Despite the expanding ludicrousness of the affair, those bone fide UFO groups which undertook investigations did so in all seriousness. Samples were sent for analysis. Statements were taken. Diagrams were made. One group even went so far as to have the damned thing ‘psychometrised’ and by this means discovered that the object was dropped from a Mercurian Scout Ship, which, having thus delivered this momentous message, went on to Yeovil. (Perhaps, after all, there is something about Yeovil that I have been missing all these years.) It was further determined that the object was driven by ‘electromagnetic propulsion’, and that it was deliberately ‘guided’ towards that particular car by a second object of much larger size (the Mercurial Scout Ship), and that it was ‘exploded’ to fall at a predetermined distance from the car. After all that it’s a wonder it got down in one piece.

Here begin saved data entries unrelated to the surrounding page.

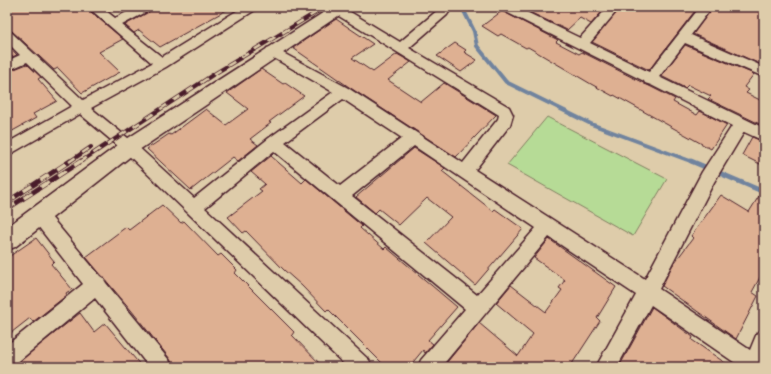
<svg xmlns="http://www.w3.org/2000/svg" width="771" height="374" font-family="'Balsamiq Sans',sans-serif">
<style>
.green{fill:#b6db96;stroke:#807d60}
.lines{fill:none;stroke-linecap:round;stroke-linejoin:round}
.stream-far1{stroke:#70839e;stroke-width:4}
.stream{stroke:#70839e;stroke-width:5}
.building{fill:#deb092;stroke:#4a1f2b}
.minor-casing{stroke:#4a1f2b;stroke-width:3}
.tertiary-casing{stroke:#4a1f2b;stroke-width:3}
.minor{fill:#deccaa;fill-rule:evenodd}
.tertiary{fill:#deccaa;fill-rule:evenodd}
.rail-far1-casing{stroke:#4a1f2b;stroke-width:4}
.rail-casing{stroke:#4a1f2b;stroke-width:5}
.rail-far1{stroke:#deccaa;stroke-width:2.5;stroke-dasharray:8;stroke-linecap:butt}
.rail{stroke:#deccaa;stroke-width:3.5;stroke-dasharray:10;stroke-linecap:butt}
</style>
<rect width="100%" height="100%" fill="#deccaa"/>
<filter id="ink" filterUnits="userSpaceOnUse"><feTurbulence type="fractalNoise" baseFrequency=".025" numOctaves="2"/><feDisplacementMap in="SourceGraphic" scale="8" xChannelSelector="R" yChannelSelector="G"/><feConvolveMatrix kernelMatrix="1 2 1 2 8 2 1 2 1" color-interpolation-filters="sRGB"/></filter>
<g filter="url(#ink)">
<!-- green -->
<path class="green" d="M547 117 667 179 633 236 507 165Z"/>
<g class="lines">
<!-- stream-far1 -->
<path class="stream-far1" d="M462 7 474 31 477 46 506 82 591 124 693 162"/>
<!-- stream -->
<path class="stream" d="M691 161 764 192"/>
</g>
<!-- building -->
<path class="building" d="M7 7H85L123 39 99 52 120 72 82 93 58 68 54 70 12 31 7 30Z
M158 7H232L160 47 139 30 134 33 125 25Z
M519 7H606L591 24 580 18 567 30Z
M621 7H698L649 70 592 42Z
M713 7H740L750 11 752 7H764V58L760 64 693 34Z
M502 11 558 40 556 42 579 54 582 52 675 99 673 102 697 115 700 111 727 125 711 149 614 95 613 96 591 84 528 47 526 48 501 34 498 36 482 26Z
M336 19 373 44 352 58 373 72 397 54 411 62 388 80 421 102 444 83 496 115 456 157 349 87 293 48Z
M455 43 466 50 464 52 477 60 461 72 437 56Z
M7 44 17 55 7 59Z
M685 45 754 74 744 87 749 90 746 93 764 102V126L708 99 711 96 688 85 685 88 661 76Z
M27 64 41 77 38 79 57 101 33 114 36 118 7 134V72Z
M261 69 283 84 285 83 304 96 269 122 271 123 250 139 258 145 238 161 233 157 191 190 147 149 169 134 171 135 206 109 226 125 248 109 227 93Z
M752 137 764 142V166L742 155Z
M414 148 445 168 442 171 493 211 495 209 523 229 475 285 426 243 451 217 427 198 399 225 379 209 375 213 356 197Z
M271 156 302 183 306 179 362 226 360 228 384 249 386 247 457 307 428 340 433 344 425 353 423 350 409 367H386L328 309 326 311 302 286 284 270 246 231 243 233 228 217 262 191 259 189 265 184 251 172Z
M764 188V270L752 292 758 296 736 339 662 286 672 266 693 238 691 236 721 195 749 212Z
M162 205 181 223 184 221 218 256 221 254 237 270 235 273 294 332 292 335 323 367H174L170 359 131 310 86 257 126 227 129 230Z
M36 238 54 261 51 264 72 289 66 293 67 295 33 322 30 318 7 336V258Z
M549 239 616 287 597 318 600 321 570 367H443L479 323 518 356 533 334 496 303 511 285 546 312 562 290 559 288 565 280 534 258Z
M652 307 693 337 692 340 731 367H619Z
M80 313 94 332 105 323 142 367H12Z"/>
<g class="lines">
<!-- minor casing -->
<g class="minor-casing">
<path id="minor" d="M88 7H101L115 18 137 7H152L150 10 122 25 162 57 243 7H257L255 10 166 67 91 108 134 143 194 198 269 138 333 92 267 54 266 51 267 48 272 47 348 88 463 163 498 119 499 115 334 13 332 10 335 7H342L400 42 439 9H447L449 12 447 15 409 48 509 107 513 115 510 125 475 170 645 279 702 172 732 126 651 85 645 83 644 81 502 10 500 7H516L580 38 608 7H620L590 43 649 72 700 7H712L691 35 764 67V77L685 43 659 77 764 128V141L744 132 714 182 659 289 750 350 757 333 764 330V367H741L651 305 617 367H596L636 295 549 237 441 367H418L421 360 465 309 274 151 205 208 369 360 372 367H347L124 151 80 114 7 156V143L72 106 27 62 7 71V61L20 55 7 42V31L11 32 83 100 152 63ZM343 99 402 138 340 186 285 142ZM414 146 536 228 477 295 352 196Z
M40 209 46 211 100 276 103 278 106 283 169 360 172 367H149L95 298 14 365 7 367V345L83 284 34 221 32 216 34 211Z"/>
</g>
<!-- tertiary casing -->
<g class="tertiary-casing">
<path id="tertiary" d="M332 7H349L347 10 136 152 15 247 7 250V227L122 142Z"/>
</g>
<!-- minor -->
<use href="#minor" class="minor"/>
<!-- tertiary -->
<use href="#tertiary" class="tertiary"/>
<!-- rail-far1 casing -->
<g class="rail-far1-casing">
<path id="rail-far1" d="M69 162 91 147
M80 162 214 74 325 7"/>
</g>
<!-- rail casing -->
<g class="rail-casing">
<path id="rail" d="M7 202 70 161
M7 209 81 161"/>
</g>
<!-- rail-far1 -->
<use href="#rail-far1" class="rail-far1"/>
<!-- rail -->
<use href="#rail" class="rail"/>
</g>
</g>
<!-- margin -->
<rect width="771" height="374" fill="none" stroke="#deccaa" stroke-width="24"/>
<rect x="12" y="12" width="747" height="350" fill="none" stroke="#4a1f2b" stroke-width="1.5" filter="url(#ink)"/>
</svg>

My own informant, some 32 years later, was still inclined to the opinion that the object might not have been of terrestrial manufacture even though it was made of the same materials, and apparently according to the same principles of manufacture, as domestic hot water tanks. At the time the mystery eventuated it ended very much ‘you pays your money and you makes your choice’ with one of the investigating groups, with at least one member claiming alien contact, deciding to accepting the saucer as a genuine piece of extra-terrestrial hardware. While the other group, who perhaps did not benefit from Alien Advice, decided that it was a ‘hoax by person or persons unknown’. Everybody, it would seem, missed the point completely. The point is that this sort of thing is pointless. Even if the saucer and the ‘message’ had actually come from Mercury it could have been confidently ignored, and left to rust on Silpho Moor. The ‘message’ relayed nothing we did not already know, and the saucer apparently could have been cobbled together by a half-way competent plumber. If this is an example of the best that a superior alien culture can attain then they are probably best ignored, as they have nothing to offer except a kind of unconstructive puerile paranoia, and manufacturing techniques that would clearly benefit from subcontracting to Taiwan. Therefore if, in the face of all that interplanetary ineptitude, the Silpho Moor Saucer turns out to be a message from ET, then before we can all faint from the cosmological charitableness of it all perhaps we should ask ourselves ‘what’s in it for them?’, and so possibly avoid being taken for an interplanetary ride-metaphorically speaking.

In the end it is hardly likely that the Silpho Moor affair was anything but what it appears to be. Some kind of well meaning hoax by persons or persons unknown, who allowed their Atomic Anxieties to get the better of them and tried, in their own way, to do something about it, little realising that the Human Race is the way it is because that is the way it wants to be. If we really were as socially sane as all these unnaturally altruistic aliens seem to assume, we would never have started playing with Atomic Matches in a Global Gunpowder Factory in the first place. So hoax or genuine ‘Ulo’s’ Message from Mercury (and those which have followed, and are following, and will continue to follow its example) has as much chance of persuading the Human Race to eschew its present sociologically suicidal strategies, as I would have trying to persuade a lion to become a vegetarian. For better or worse we are what we are – The Ape Who Would Be God – and it is time we matured and accepted our destiny. To be Human is enough. Anything else would be too Alien.